La collection « L’extrême contemporain » reparaît dans une nouvelle formule avec un premier titre, La commaison, de Michel Deguy, et une postface de Martin Rueff. Sauf erreur, elle avait été initiée en 1988 par un livre du poète Irlandais John Montague, La langue greffée. En fondant cette collection, l’intention de Michel Deguy était d’interroger justement les bords du contemporain, de réanimer peut-être la coincidentia oppositorum, de faire coïncider les paradoxes de notre présent avec la « tradition de toutes les traditions » et de replacer la poésie sans distinction de genre au cœur de la question.

La « commaison » est un mot à la fois nouveau et archaïque qui définirait la poétique, l’ars poetica de Michel Deguy dont le comparant « comme » est un des outils de prédilection. Comme, du verbe « commer », du substantif « commaison », afin de penser « ce que fait la poésie » à la comparaison. Quand je compare deux choses, je les mets en relation, crée une identité et une différence. Pour le dire sommairement, quelque chose apparaît, une analogie, qui « instaure de l’identique entre des différences », souligne Martin Rueff dans la postface qui retrace la trajectoire de l’œuvre, « institue la circonstance du présent en la destituant de sa présence ».

Les poèmes que nous lisons, indissociables des fragments plus réflexifs, appartiennent à la dernière période (2016-2021) ; empreints d’une certaine mélancolie ou « taciturnité » (titre du texte liminaire), ils s’inquiètent des temps sombres dans lesquels nous entrons (le désastre écologique, numérique, politique, capitalistique, etc.). Michel Deguy, à qui il arrive de contredire Deguy par Michel, revient sur « Le tombeau de Du Bellay » (1973), écrit, réécrit des « tombeaux », dont celui d’Yves Bonnefoy avec qui, insomniaque, il dialogue longuement, bien que l’un et l’autre envisagent différemment « l’opération poétique ». Bonnefoy voulait (veut, donc) redonner au monde sa présence contre la pensée conceptuelle, tandis que Deguy, plus mallarméen, essaie d’en penser poétiquement l’altérité, la déception, l’incomparable du « bel aujourd’hui ». Pour lui, si présence il y a, elle passe par la médiation d’un « comme ».

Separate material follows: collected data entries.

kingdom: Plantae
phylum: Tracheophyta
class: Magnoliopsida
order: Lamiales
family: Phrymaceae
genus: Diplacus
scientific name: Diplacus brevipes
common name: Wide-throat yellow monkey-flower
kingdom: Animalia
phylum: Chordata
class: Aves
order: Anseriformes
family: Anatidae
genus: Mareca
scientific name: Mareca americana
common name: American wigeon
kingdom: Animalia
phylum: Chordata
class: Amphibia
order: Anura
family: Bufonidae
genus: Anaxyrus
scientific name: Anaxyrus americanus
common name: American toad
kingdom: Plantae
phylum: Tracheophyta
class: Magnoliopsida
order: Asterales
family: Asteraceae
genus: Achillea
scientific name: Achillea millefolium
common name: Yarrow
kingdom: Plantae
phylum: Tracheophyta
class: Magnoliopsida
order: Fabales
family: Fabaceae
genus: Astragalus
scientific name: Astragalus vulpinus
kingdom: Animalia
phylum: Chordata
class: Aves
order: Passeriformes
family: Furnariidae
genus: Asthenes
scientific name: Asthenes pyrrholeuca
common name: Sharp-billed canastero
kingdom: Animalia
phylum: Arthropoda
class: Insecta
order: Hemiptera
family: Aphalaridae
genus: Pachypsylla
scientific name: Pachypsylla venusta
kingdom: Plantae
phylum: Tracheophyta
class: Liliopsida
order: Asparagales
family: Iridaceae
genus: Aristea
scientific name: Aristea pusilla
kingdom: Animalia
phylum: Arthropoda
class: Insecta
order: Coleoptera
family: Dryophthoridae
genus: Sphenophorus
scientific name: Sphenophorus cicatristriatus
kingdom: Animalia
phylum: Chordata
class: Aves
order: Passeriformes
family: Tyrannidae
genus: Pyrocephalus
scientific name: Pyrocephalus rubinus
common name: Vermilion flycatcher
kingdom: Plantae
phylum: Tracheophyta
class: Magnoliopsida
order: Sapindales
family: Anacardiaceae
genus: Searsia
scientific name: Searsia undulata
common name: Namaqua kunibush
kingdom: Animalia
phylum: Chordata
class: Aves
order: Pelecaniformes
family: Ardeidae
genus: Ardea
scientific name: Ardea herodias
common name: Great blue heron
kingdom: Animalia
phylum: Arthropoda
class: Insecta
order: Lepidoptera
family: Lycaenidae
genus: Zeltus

Verticale ponte parle la langue des enfants, de la jeunesse ; La commaison, la langue des pères, de la vieillesse. Les deux extrêmes se répondent, sont contemporains ; comme le silence et la langue, ils ne sont pas deux choses mais une Chose. Le legs de la nuit au jour, de la tristesse à la joie, de la mort à la vie, de hier à demain. Donnant, donnant…

            Allora, no, no
            no diventi vecchio
            passi la mano nei tuoi capelli brizzolati
            e rimetti i tuoi occhiali.    

Martin Rueff, Verticale ponte. I poeti sconfinati, Bologna, Modo Infoshop, postfazione di Guido Mazzoni, 2021, 79 p., 15 €
Le livre est disponible à Paris à La Tour de Babel et à La libreria.

Michel Deguy, La Commaison, poèmes (2016-2021), précédé de Taciturnité, postface de Martin Rueff, Éditions L’extrême contemporain, 2022, 193 p., 18 €

Michel Deguy vient de nous quitter, nous savions qu’il luttait avec un courage exemplaire contre la maladie. Cet article était déjà écrit au moment de son décès. Modeste hommage, donc. Deuil de la poésie.